Khloé Kardashian and Lamar Odom, Ashton Kutcher and Demi Moore, Tom Cruise and Katie Holmes – these are just some of Hollywood's most famous former couples who signed a pre-nup before marrying.
While having such a contract may seem the norm in showbiz, with stars wanting to protect their multi-million empires, over the past year lawyers have seen more and more non-celebrities wanting a pre-nuptial agreement.
The latest figures show that 42 per cent of marriages end in divorce, so it's no surprise that couples are now planning for a potential split just in case.
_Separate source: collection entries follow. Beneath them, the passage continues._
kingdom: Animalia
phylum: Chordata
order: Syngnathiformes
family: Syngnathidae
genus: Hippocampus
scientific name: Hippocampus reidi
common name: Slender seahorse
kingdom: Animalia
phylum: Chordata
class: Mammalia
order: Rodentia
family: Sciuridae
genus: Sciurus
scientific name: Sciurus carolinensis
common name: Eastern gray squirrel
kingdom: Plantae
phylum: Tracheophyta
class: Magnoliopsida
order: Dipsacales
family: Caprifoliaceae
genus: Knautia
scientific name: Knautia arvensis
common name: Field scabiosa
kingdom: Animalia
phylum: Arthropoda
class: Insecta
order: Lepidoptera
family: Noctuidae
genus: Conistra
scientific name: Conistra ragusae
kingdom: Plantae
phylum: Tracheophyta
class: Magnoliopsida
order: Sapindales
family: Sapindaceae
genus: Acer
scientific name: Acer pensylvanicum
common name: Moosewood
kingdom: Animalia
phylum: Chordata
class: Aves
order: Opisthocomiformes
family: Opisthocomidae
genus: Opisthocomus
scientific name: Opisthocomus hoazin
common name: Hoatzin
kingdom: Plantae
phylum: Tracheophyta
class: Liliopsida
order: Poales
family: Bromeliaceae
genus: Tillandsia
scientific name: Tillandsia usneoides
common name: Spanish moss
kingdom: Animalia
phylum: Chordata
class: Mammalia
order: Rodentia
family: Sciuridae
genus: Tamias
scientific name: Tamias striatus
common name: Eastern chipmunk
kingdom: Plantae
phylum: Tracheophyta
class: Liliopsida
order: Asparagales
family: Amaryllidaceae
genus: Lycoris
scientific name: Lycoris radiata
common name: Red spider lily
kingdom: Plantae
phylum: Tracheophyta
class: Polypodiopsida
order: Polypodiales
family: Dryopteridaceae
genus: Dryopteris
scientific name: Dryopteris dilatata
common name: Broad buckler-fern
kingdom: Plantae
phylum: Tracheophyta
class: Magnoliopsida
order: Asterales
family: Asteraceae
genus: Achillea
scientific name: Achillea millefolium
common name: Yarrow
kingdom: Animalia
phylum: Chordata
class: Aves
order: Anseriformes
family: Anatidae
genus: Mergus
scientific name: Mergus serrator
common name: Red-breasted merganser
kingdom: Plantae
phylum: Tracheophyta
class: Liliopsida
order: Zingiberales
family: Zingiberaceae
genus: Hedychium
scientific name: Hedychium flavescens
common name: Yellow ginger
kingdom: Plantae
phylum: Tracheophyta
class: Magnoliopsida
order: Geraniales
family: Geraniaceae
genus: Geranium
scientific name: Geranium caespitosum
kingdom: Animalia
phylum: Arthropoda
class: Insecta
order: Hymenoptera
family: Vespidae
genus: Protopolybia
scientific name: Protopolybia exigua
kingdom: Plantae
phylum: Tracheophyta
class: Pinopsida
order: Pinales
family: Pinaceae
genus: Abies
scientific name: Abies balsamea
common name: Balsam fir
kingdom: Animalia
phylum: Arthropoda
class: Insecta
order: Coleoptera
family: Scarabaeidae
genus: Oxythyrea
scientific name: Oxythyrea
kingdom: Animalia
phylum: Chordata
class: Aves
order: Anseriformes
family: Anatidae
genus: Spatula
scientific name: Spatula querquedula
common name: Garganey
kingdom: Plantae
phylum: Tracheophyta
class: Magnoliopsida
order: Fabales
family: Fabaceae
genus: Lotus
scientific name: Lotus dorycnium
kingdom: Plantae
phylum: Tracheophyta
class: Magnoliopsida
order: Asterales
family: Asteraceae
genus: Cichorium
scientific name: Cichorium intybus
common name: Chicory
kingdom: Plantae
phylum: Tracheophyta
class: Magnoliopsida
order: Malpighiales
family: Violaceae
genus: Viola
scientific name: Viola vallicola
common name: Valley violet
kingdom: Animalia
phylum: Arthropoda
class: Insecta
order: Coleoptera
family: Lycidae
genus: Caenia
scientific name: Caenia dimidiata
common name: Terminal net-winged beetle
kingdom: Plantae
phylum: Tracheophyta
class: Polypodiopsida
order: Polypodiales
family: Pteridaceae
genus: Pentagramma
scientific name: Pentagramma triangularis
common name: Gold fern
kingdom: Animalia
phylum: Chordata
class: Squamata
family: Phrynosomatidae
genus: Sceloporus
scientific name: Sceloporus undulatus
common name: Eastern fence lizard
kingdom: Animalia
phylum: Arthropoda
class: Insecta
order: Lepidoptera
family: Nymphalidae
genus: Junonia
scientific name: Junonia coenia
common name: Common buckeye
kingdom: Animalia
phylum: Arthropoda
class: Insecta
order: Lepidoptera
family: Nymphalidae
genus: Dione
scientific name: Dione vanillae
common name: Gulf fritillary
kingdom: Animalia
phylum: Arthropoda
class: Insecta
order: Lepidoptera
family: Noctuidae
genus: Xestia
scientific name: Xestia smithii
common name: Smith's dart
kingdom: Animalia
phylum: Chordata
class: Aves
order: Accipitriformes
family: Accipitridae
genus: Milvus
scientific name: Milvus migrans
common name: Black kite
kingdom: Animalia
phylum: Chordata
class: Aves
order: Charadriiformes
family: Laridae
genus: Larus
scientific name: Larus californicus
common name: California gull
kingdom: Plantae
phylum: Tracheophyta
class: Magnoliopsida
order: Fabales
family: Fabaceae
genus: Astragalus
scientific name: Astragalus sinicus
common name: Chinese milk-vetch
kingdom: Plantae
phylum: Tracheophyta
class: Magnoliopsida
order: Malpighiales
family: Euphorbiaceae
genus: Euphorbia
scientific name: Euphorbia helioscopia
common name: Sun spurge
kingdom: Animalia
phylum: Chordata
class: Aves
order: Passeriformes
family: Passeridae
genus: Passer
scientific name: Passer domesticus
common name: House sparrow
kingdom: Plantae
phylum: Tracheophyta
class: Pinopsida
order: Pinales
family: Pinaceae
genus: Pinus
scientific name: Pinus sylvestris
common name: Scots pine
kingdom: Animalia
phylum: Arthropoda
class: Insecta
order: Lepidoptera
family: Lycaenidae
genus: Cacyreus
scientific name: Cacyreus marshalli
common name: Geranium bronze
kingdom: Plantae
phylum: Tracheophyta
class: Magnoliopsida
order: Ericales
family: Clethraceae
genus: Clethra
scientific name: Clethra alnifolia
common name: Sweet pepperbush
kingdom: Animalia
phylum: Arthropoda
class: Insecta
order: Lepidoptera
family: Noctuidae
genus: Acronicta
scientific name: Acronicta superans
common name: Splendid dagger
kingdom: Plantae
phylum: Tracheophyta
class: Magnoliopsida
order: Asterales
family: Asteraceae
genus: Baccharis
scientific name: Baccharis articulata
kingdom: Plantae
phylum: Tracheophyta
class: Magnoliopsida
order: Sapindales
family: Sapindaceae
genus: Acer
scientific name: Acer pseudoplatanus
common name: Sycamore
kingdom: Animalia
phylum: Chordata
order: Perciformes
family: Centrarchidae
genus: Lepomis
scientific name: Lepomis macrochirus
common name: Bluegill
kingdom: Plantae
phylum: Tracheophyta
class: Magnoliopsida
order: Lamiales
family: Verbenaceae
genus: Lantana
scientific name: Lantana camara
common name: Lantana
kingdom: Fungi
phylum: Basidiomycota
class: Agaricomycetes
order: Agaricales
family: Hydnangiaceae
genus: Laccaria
Katie Holmes and Tom Cruise were married for six years before divorcing in 2012
The majority of those requesting a pre-nup are people embarking on a second or third marriage (and in the 65 to 69 age group), who have more assets to safeguard or children from previous relationships to take care of, said divorce and family solicitors Irwin Mitchell.
"With children and homes already, a couple getting married later in life may want to protect their families' inheritance as they realise that there is a chance that the marriage might not work out," said lawyer Sarah Balfour.
The stigma of getting a pre-nup is also being eroded as more celebrities arrange to have one, said the firm. While it may seem unromantic, it avoids lengthy court battles and large legal bills in the future and can therefore be seen as positive step in a relationship.
Ashton Kutcher and Demi Moore's divorce came two years after they announced their separation
Another myth that Irwin Mitchell were keen to bust is that pre-nups are just for the wealthy. A young couple tying the knot, such as first-time house buyers, may also want to protect their assets.
"It is a common myth that pre-nups are there for one person to try to ensure that their partner gets nothing after a divorce, but this is not the situation," said Sarah. "For a pre-nup to be considered by the courts, it cannot provide for an unfair outcome, and both parties need to be involved in and understand the process."
In February of this year, the Law Commission set out plans to make pre-marital agreements legally binding in the vast majority of cases.
Their conditions were that both partners had legal advice, both disclosed all relevant information about their finances and the pre-nup was made at least 28 days before the wedding or civil partnership.